What to do
Please reproduce the following records exactly, with nothing omitted.
··· Entries shown
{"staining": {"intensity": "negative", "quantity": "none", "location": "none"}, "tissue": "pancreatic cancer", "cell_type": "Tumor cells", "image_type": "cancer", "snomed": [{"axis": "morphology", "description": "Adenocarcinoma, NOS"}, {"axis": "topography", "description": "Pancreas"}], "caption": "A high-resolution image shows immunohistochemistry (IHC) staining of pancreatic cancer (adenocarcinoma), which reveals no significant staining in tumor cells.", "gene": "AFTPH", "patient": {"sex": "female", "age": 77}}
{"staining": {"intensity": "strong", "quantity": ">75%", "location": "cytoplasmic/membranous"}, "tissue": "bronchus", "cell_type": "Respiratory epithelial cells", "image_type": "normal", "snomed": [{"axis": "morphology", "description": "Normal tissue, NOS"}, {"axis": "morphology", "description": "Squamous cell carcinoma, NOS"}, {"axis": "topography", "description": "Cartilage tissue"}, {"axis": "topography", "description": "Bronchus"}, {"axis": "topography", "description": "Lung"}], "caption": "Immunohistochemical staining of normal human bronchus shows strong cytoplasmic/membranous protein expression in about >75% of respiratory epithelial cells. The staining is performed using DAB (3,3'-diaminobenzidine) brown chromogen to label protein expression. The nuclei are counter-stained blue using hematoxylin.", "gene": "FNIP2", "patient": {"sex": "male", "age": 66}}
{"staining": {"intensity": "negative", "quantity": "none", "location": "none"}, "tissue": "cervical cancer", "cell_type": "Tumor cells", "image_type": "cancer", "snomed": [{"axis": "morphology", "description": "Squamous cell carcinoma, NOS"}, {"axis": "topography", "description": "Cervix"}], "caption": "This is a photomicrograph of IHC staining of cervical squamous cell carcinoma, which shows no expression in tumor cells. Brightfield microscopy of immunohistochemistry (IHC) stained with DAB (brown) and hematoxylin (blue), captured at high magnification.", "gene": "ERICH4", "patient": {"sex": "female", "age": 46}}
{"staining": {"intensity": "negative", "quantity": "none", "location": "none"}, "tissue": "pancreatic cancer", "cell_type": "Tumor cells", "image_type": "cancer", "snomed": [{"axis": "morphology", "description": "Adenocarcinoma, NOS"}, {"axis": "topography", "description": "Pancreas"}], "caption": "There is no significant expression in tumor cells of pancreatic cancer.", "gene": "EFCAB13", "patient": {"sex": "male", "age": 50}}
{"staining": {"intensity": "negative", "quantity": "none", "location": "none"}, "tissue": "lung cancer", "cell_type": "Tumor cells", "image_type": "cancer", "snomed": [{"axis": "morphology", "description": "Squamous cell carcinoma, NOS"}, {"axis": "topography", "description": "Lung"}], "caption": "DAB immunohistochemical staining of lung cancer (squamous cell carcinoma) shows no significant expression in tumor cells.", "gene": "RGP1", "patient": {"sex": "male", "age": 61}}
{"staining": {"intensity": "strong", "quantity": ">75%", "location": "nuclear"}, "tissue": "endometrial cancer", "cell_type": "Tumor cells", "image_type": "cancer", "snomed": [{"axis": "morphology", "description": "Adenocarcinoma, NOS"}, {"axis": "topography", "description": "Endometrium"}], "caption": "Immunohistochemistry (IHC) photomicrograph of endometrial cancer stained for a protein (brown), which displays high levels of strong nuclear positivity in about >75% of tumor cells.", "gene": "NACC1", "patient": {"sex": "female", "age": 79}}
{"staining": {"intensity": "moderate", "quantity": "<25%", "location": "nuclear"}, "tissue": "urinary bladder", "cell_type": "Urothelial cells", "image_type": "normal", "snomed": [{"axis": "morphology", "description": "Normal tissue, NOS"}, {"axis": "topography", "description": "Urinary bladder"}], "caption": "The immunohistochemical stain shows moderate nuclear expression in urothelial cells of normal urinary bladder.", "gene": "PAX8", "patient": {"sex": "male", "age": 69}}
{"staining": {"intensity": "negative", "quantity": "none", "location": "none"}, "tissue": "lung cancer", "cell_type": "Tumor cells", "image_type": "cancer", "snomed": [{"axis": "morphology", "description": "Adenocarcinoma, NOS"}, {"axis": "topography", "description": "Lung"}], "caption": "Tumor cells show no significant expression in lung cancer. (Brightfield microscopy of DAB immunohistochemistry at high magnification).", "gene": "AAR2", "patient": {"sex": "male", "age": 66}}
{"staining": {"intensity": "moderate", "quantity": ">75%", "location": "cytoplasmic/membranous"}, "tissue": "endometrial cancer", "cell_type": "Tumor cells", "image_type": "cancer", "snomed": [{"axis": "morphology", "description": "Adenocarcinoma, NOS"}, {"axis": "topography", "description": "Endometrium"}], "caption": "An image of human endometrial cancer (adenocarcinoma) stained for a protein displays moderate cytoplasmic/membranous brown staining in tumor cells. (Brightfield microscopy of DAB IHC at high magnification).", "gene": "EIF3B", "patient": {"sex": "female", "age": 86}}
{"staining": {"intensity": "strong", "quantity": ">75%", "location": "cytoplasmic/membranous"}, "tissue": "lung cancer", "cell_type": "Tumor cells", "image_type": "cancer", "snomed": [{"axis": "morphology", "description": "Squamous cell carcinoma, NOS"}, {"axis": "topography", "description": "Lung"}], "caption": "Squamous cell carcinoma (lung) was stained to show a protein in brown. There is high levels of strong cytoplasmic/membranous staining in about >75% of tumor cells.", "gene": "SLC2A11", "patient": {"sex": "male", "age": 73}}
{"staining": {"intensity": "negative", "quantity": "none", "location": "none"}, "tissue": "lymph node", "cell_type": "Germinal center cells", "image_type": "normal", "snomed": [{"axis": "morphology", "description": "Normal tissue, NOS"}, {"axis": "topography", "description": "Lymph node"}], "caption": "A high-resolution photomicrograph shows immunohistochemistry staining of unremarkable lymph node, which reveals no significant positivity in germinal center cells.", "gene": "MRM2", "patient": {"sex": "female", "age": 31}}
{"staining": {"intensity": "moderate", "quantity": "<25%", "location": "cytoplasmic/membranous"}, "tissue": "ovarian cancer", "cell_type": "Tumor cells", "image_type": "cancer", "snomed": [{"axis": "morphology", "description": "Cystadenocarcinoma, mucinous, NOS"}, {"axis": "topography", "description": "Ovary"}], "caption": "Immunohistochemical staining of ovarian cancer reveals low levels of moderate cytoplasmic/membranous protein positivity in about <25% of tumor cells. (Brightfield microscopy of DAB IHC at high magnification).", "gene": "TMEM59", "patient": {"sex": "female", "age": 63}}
······
Solution to this problem
{"staining": {"intensity": "negative", "quantity": "none", "location": "none"}, "tissue": "pancreatic cancer", "cell_type": "Tumor cells", "image_type": "cancer", "snomed": [{"axis": "morphology", "description": "Adenocarcinoma, NOS"}, {"axis": "topography", "description": "Pancreas"}], "caption": "A high-resolution image shows immunohistochemistry (IHC) staining of pancreatic cancer (adenocarcinoma), which reveals no significant staining in tumor cells.", "gene": "AFTPH", "patient": {"sex": "female", "age": 77}}
{"staining": {"intensity": "strong", "quantity": ">75%", "location": "cytoplasmic/membranous"}, "tissue": "bronchus", "cell_type": "Respiratory epithelial cells", "image_type": "normal", "snomed": [{"axis": "morphology", "description": "Normal tissue, NOS"}, {"axis": "morphology", "description": "Squamous cell carcinoma, NOS"}, {"axis": "topography", "description": "Cartilage tissue"}, {"axis": "topography", "description": "Bronchus"}, {"axis": "topography", "description": "Lung"}], "caption": "Immunohistochemical staining of normal human bronchus shows strong cytoplasmic/membranous protein expression in about >75% of respiratory epithelial cells. The staining is performed using DAB (3,3'-diaminobenzidine) brown chromogen to label protein expression. The nuclei are counter-stained blue using hematoxylin.", "gene": "FNIP2", "patient": {"sex": "male", "age": 66}}
{"staining": {"intensity": "negative", "quantity": "none", "location": "none"}, "tissue": "cervical cancer", "cell_type": "Tumor cells", "image_type": "cancer", "snomed": [{"axis": "morphology", "description": "Squamous cell carcinoma, NOS"}, {"axis": "topography", "description": "Cervix"}], "caption": "This is a photomicrograph of IHC staining of cervical squamous cell carcinoma, which shows no expression in tumor cells. Brightfield microscopy of immunohistochemistry (IHC) stained with DAB (brown) and hematoxylin (blue), captured at high magnification.", "gene": "ERICH4", "patient": {"sex": "female", "age": 46}}
{"staining": {"intensity": "negative", "quantity": "none", "location": "none"}, "tissue": "pancreatic cancer", "cell_type": "Tumor cells", "image_type": "cancer", "snomed": [{"axis": "morphology", "description": "Adenocarcinoma, NOS"}, {"axis": "topography", "description": "Pancreas"}], "caption": "There is no significant expression in tumor cells of pancreatic cancer.", "gene": "EFCAB13", "patient": {"sex": "male", "age": 50}}
{"staining": {"intensity": "negative", "quantity": "none", "location": "none"}, "tissue": "lung cancer", "cell_type": "Tumor cells", "image_type": "cancer", "snomed": [{"axis": "morphology", "description": "Squamous cell carcinoma, NOS"}, {"axis": "topography", "description": "Lung"}], "caption": "DAB immunohistochemical staining of lung cancer (squamous cell carcinoma) shows no significant expression in tumor cells.", "gene": "RGP1", "patient": {"sex": "male", "age": 61}}
{"staining": {"intensity": "strong", "quantity": ">75%", "location": "nuclear"}, "tissue": "endometrial cancer", "cell_type": "Tumor cells", "image_type": "cancer", "snomed": [{"axis": "morphology", "description": "Adenocarcinoma, NOS"}, {"axis": "topography", "description": "Endometrium"}], "caption": "Immunohistochemistry (IHC) photomicrograph of endometrial cancer stained for a protein (brown), which displays high levels of strong nuclear positivity in about >75% of tumor cells.", "gene": "NACC1", "patient": {"sex": "female", "age": 79}}
{"staining": {"intensity": "moderate", "quantity": "<25%", "location": "nuclear"}, "tissue": "urinary bladder", "cell_type": "Urothelial cells", "image_type": "normal", "snomed": [{"axis": "morphology", "description": "Normal tissue, NOS"}, {"axis": "topography", "description": "Urinary bladder"}], "caption": "The immunohistochemical stain shows moderate nuclear expression in urothelial cells of normal urinary bladder.", "gene": "PAX8", "patient": {"sex": "male", "age": 69}}
{"staining": {"intensity": "negative", "quantity": "none", "location": "none"}, "tissue": "lung cancer", "cell_type": "Tumor cells", "image_type": "cancer", "snomed": [{"axis": "morphology", "description": "Adenocarcinoma, NOS"}, {"axis": "topography", "description": "Lung"}], "caption": "Tumor cells show no significant expression in lung cancer. (Brightfield microscopy of DAB immunohistochemistry at high magnification).", "gene": "AAR2", "patient": {"sex": "male", "age": 66}}
{"staining": {"intensity": "moderate", "quantity": ">75%", "location": "cytoplasmic/membranous"}, "tissue": "endometrial cancer", "cell_type": "Tumor cells", "image_type": "cancer", "snomed": [{"axis": "morphology", "description": "Adenocarcinoma, NOS"}, {"axis": "topography", "description": "Endometrium"}], "caption": "An image of human endometrial cancer (adenocarcinoma) stained for a protein displays moderate cytoplasmic/membranous brown staining in tumor cells. (Brightfield microscopy of DAB IHC at high magnification).", "gene": "EIF3B", "patient": {"sex": "female", "age": 86}}
{"staining": {"intensity": "strong", "quantity": ">75%", "location": "cytoplasmic/membranous"}, "tissue": "lung cancer", "cell_type": "Tumor cells", "image_type": "cancer", "snomed": [{"axis": "morphology", "description": "Squamous cell carcinoma, NOS"}, {"axis": "topography", "description": "Lung"}], "caption": "Squamous cell carcinoma (lung) was stained to show a protein in brown. There is high levels of strong cytoplasmic/membranous staining in about >75% of tumor cells.", "gene": "SLC2A11", "patient": {"sex": "male", "age": 73}}
{"staining": {"intensity": "negative", "quantity": "none", "location": "none"}, "tissue": "lymph node", "cell_type": "Germinal center cells", "image_type": "normal", "snomed": [{"axis": "morphology", "description": "Normal tissue, NOS"}, {"axis": "topography", "description": "Lymph node"}], "caption": "A high-resolution photomicrograph shows immunohistochemistry staining of unremarkable lymph node, which reveals no significant positivity in germinal center cells.", "gene": "MRM2", "patient": {"sex": "female", "age": 31}}
{"staining": {"intensity": "moderate", "quantity": "<25%", "location": "cytoplasmic/membranous"}, "tissue": "ovarian cancer", "cell_type": "Tumor cells", "image_type": "cancer", "snomed": [{"axis": "morphology", "description": "Cystadenocarcinoma, mucinous, NOS"}, {"axis": "topography", "description": "Ovary"}], "caption": "Immunohistochemical staining of ovarian cancer reveals low levels of moderate cytoplasmic/membranous protein positivity in about <25% of tumor cells. (Brightfield microscopy of DAB IHC at high magnification).", "gene": "TMEM59", "patient": {"sex": "female", "age": 63}}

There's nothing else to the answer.